First of all, I want to share this no filter photo of fall. I’m glad I took the picture because I was so exhausted and sick when I took it I totally could not appreciate it. I’ve heard the sun will come out again tomorrow. Can’t wait.
So, back to my real topic. Sickness. When you spend about 16 days with a person before they move across the world to marry you, there is a lot you just don’t know about a person. One of those things is how they deal with sickness. I’ve been fairly lucky with all the surprises marriage has brought, and the way he deals with sickness is really no exception.
As for my “normal,” I can remember going to the doctor twice between the ages of two and 18, both times for a strep test. My mom’s normal phrase when anything hurt was, “I’m sure you will live.” My sister recently explained to some friends that mom was very nourishing when we were sick, because she let us stay in bed or on the bathroom floor and didn’t make us do any work. She also checks on you at least every other day and will put Gatorade and crackers outside your door if you text and ask for them.
It is important when you get married that you recognize that not everyone does things they way you are used to them being done and anticipate that the other person will naturally have a different “normal” and different expectations.
I had some clue growing up that our way was not the only way. My dad would lay on the bathroom floor moaning and groaning so loudly you could hear him through out the house. Even as I child I assumed that he must have been raised in a home that responded to moaning and groaning, or else why would he keep doing it. It was such a waste of breath and energy.
And once when one of our newly adopted siblings threw up while watching TV, we got a speech about how some families just throw up where they are, but in the Wright family we throw up in the toilet. I remember imagining that dad’s family probably threw up while watching TV. Not that we always made it to the toilet, but if you missed the toilet you better have had a towel in your hand and been running at neck break speeds towards the toilet.

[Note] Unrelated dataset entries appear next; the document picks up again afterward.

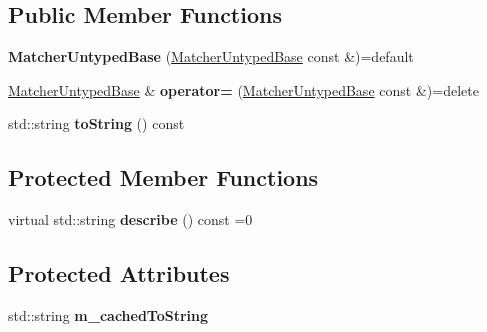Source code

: \subsection*{Public Member Functions}
\begin{DoxyCompactItemize}
\item 
\mbox{\label{classCatch_1_1Matchers_1_1Impl_1_1MatcherUntypedBase_a985fd3c3ffcc9f2e8dc7a330130040b0}} 
{\bfseries Matcher\+Untyped\+Base} (\mbox{\hyperlink{classCatch_1_1Matchers_1_1Impl_1_1MatcherUntypedBase}{Matcher\+Untyped\+Base}} const \&)=default
\item 
\mbox{\label{classCatch_1_1Matchers_1_1Impl_1_1MatcherUntypedBase_a62668ccc47b64a9094dcb6413f9af80b}} 
\mbox{\hyperlink{classCatch_1_1Matchers_1_1Impl_1_1MatcherUntypedBase}{Matcher\+Untyped\+Base}} \& {\bfseries operator=} (\mbox{\hyperlink{classCatch_1_1Matchers_1_1Impl_1_1MatcherUntypedBase}{Matcher\+Untyped\+Base}} const \&)=delete
\item 
\mbox{\label{classCatch_1_1Matchers_1_1Impl_1_1MatcherUntypedBase_a5982c7c80ca71dfe2298babadad7a453}} 
std\+::string {\bfseries to\+String} () const
\end{DoxyCompactItemize}
\subsection*{Protected Member Functions}
\begin{DoxyCompactItemize}
\item 
\mbox{\label{classCatch_1_1Matchers_1_1Impl_1_1MatcherUntypedBase_a91d3a907dbfcbb596077df24f6e11fe2}} 
virtual std\+::string {\bfseries describe} () const =0
\end{DoxyCompactItemize}
\subsection*{Protected Attributes}
\begin{DoxyCompactItemize}
\item 
\mbox{\label{classCatch_1_1Matchers_1_1Impl_1_1MatcherUntypedBase_a951095c462657e7097a9a6dc4dde813f}} 
std\+::string {\bfseries m\+\_\+cached\+To\+String}
\end{DoxyCompactItemize}


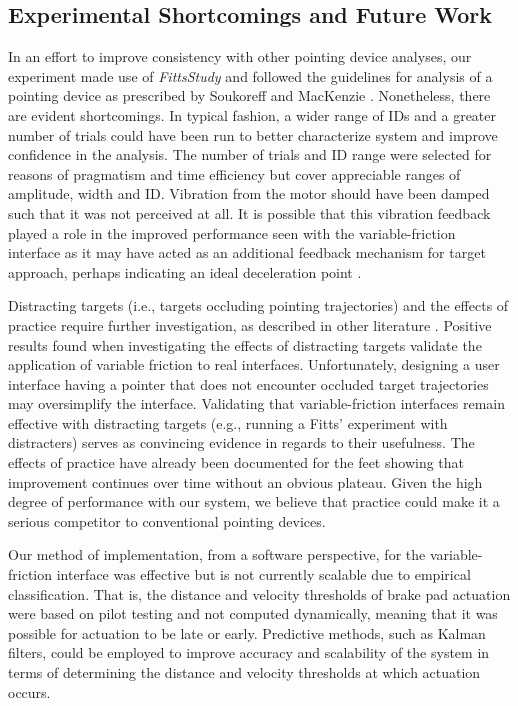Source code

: \documentclass [12pt,letterpaper]{report}
\begin{document}
\subsection{Experimental Shortcomings and Future Work}

In an effort to improve consistency with other pointing device analyses, our experiment made use of \textit{FittsStudy} and followed the guidelines for analysis of a pointing device as prescribed by Soukoreff and MacKenzie \cite{soukoreff2004towards}. Nonetheless, there are evident shortcomings.  In typical fashion, a wider range of IDs and a greater number of trials could have been run to better characterize system and improve confidence in the analysis. The number of trials and ID range were selected for reasons of pragmatism and time efficiency but cover appreciable ranges of amplitude, width and ID. Vibration from the motor should have been damped such that it was not perceived at all. It is possible that this vibration feedback played a role in the improved performance seen with the variable-friction interface as it may have acted as an additional feedback mechanism for target approach, perhaps indicating an ideal deceleration point \cite{akamatsu1995comparison}.

Distracting targets (i.e., targets occluding pointing trajectories) and the effects of practice require further investigation, as described in other literature \cite{levesque2011enhancing,velloso2015feet}. Positive results found when investigating the effects of distracting targets validate the application of variable friction to real interfaces. Unfortunately, designing a user interface having a pointer that does not encounter occluded target trajectories may oversimplify the interface. Validating that variable-friction interfaces remain effective with distracting targets (e.g., running a Fitts' experiment with distracters) serves as convincing evidence in regards to their usefulness.  The effects of practice have already been documented for the feet showing that improvement continues over time without an obvious plateau. Given the high degree of performance with our system, we believe that practice could make it a serious competitor to conventional pointing devices.

Our method of implementation, from a software perspective, for the variable-friction interface was effective but is not currently scalable due to empirical classification. That is, the distance and velocity thresholds of brake pad actuation were based on pilot testing and not computed dynamically, meaning that it was possible for actuation to be late or early. Predictive methods, such as Kalman filters, could be employed to improve accuracy and scalability of the system in terms of determining the distance and velocity thresholds at which actuation occurs.
\end{document}
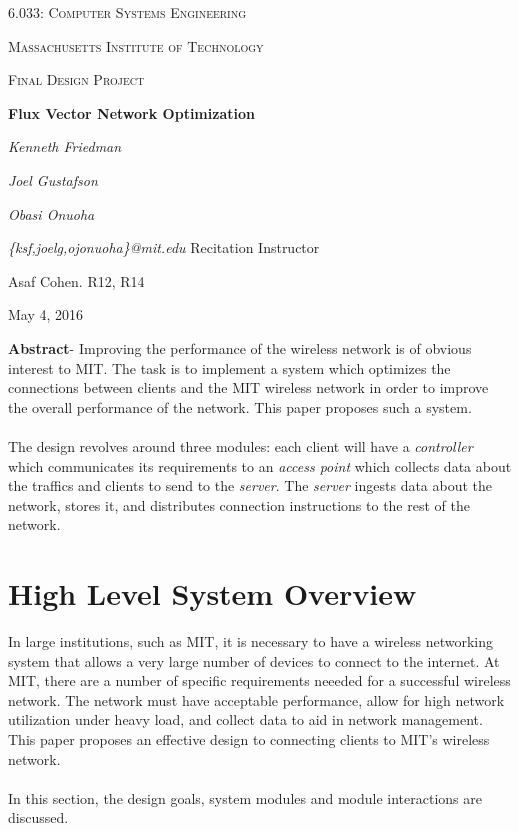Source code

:\documentclass[10pt,journal,compsoc]{IEEEtran}
\begin{document}
\begin{titlepage}
	\centering
	{\scshape 6.033: Computer Systems Engineering  \par}
	\vspace{3cm}
	{\scshape\LARGE Massachusetts Institute of Technology \par}
	\vspace{1cm}
	{\scshape\Large Final Design Project \par}
	\vspace{1.5cm}
	{\huge\bfseries Flux Vector Network Optimization\par}
	\vspace{2cm}
	{\Large\itshape Kenneth Friedman\par}
		{\Large\itshape Joel Gustafson \par}
			{\Large\itshape Obasi Onuoha \par}
	\vspace{.25cm}
	\textit{{\small\{ksf,joelg,ojonuoha\}@mit.edu}}
	\vfill
	Recitation Instructor\par
	Asaf Cohen. R12, R14

	\vfill

	{\large May 4, 2016\par}
\end{titlepage}

		
	
	    \textbf{Abstract}- Improving the performance of the wireless network is of obvious interest to MIT. The task is to implement a system which optimizes the connections between clients and the MIT wireless network in order to improve the overall performance of the network. This paper proposes such a system.\\
		\\
		The design revolves around three modules: each client will have a \emph{controller} which communicates its requirements to an \emph{access point} which collects data about the traffics and clients to send to the \emph{server}. The \emph{server} ingests data about the network, stores it, and distributes connection instructions to the rest of the network.
		
		\section{High Level System Overview}
		
		In large institutions, such as MIT, it is necessary to have a wireless networking system that allows a very large number of devices to connect to the internet. At MIT, there are a number of specific requirements neeeded for a successful wireless network. The network must have acceptable performance, allow for high network utilization under heavy load, and collect data to aid in network management. This paper proposes an effective design to connecting clients to MIT's wireless network.\\
        \\
        In this section, the design goals, system modules and module interactions are discussed.
        
\end{document}
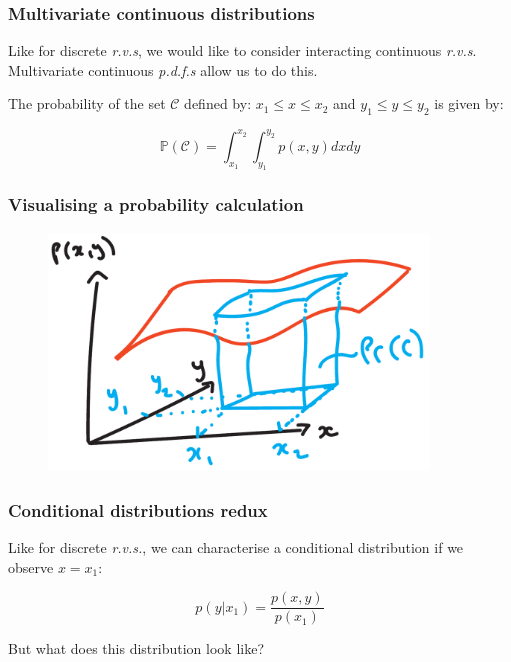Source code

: \documentclass{beamer}
\begin{document}
	\begin{frame}
		\frametitle{Multivariate continuous distributions}
		
		Like for discrete \textit{r.v.s}, we would like to consider interacting continuous \textit{r.v.s}. Multivariate continuous \textit{p.d.f.s} allow us to do this.
		
		\vspace{0.5cm}
		
		The probability of the set $\mathcal{C}$ defined by: $x_1 \leq x \leq x_2$ and $y_1 \leq y \leq y_2$ is given by: 
		
		\begin{equation}
		 \mathbb{P}(\mathcal{C}) = \int_{x_1}^{x_2}\int_{y_1}^{y_2} p(x, y)dx dy
		\end{equation}
		
	\end{frame}
	
	\begin{frame}
		\frametitle{Visualising a probability calculation}
		
		\begin{figure}[ht]
			\centerline{\includegraphics[width=0.9\textwidth]{./figures/multivariate_continuous_volume.pdf}}
		\end{figure}
		
	\end{frame}
	
	\begin{frame}
		\frametitle{Conditional distributions redux}
		
		Like for discrete \textit{r.v.s.}, we can characterise a conditional distribution if we observe $x=x_1$:
		
		\begin{equation}
		p(y|x_1) = \frac{p(x, y)}{p(x_1)}
		\end{equation}
		
		But what does this distribution look like?
		
	\end{frame}
	
\end{document}
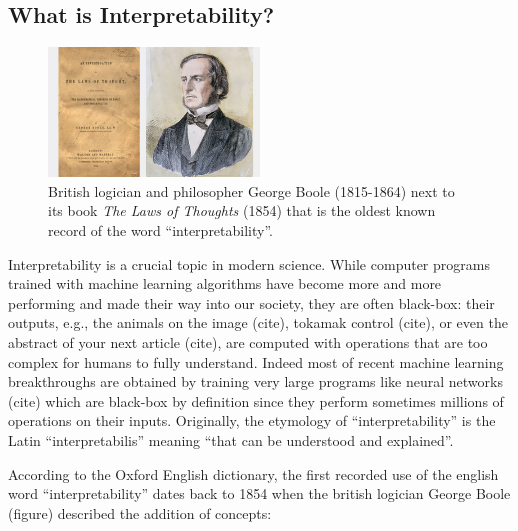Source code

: \subsection{What is Interpretability?}
\begin{figure}[htbp]
    \centering
    \includegraphics[width=0.5\textwidth]{images/images_intro/gboole.jpg}
    \caption{British logician and philosopher George Boole (1815-1864) next to its book \textit{The Laws of Thoughts} (1854) that is the oldest known record of the word ``interpretability''.}
\end{figure}

Interpretability is a crucial topic in modern science. While computer programs trained with machine learning algorithms have become more and more performing and made their way into our society, they are often black-box: their outputs, e.g., the animals on the image (cite), tokamak control (cite), or even the abstract of your next article (cite), are computed with operations that are too complex for humans to fully understand.
Indeed most of recent machine learning breakthroughs are obtained by training very large programs like neural networks (cite) which are black-box by definition since they perform sometimes millions of operations on their inputs.
Originally, the etymology of ``interpretability'' is the Latin ``interpretabilis'' meaning ``that can be understood and explained''.

According to the Oxford English dictionary, the first recorded use of the english word ``interpretability'' dates back to 1854 when the british logician George Boole (figure) described the addition of concepts:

The towel was important. The moment you started feeling ill you were supposed to get a towel and keep it with you, usually on your pillow.
So the other night, after eating Chinese food and putting baby to sleep my stomach started cramping pretty badly. Just in case I went ahead and got my towel headed to the bathroom floor to hang out. As I was heading there, I heard my husband jump into action and remember him saying something about knowing what I needed. I wasn’t in the bathroom long. I threw up fairly quickly and completely and headed back to bed where I was met with an Emergen-C, a stomach settling tea, a fresh glass of water, and a conversation about heading to the hospital. My brain does not equate food poisoning with hospital visits any more than it equates food poisoning with trips to the zoo. Why would you head to either the hospital or zoo after throwing up is beyond me.
But that being said, the combination of those three drinks was magical and I felt great after that and so we tabled the hospital speech for a few days.
A few days after that he got slapped with a nasty cold and wanted to go to the doctor. I don’t have any clue how that works. Do people really call the doctor and ask for an appointment because they have a cold? He wanted an antibiotic and didn’t understand how the fact that 300 years ago my mom’s family was Dutch has anything to do with his inability to get an antibiotic now. But I swear, those things are connected. We don’t do unnecessary medicine.
I was planning to be flexible and let him call the doctor if he needed to, but he started felling better just in time.
So far, at least from my perspective, we are doing well with our responses to sickness. I certainly like all the tea he fixes and he seems to like that I gave him a magic Nyquil and sent him to bed early, while I stayed up with the baby. I have a feeling sometime I am going to have to give in on the going to the doctor thing. Maybe it is just something he likes to talk about, but I have a feeling, eventually he actually wants to go to the doctor.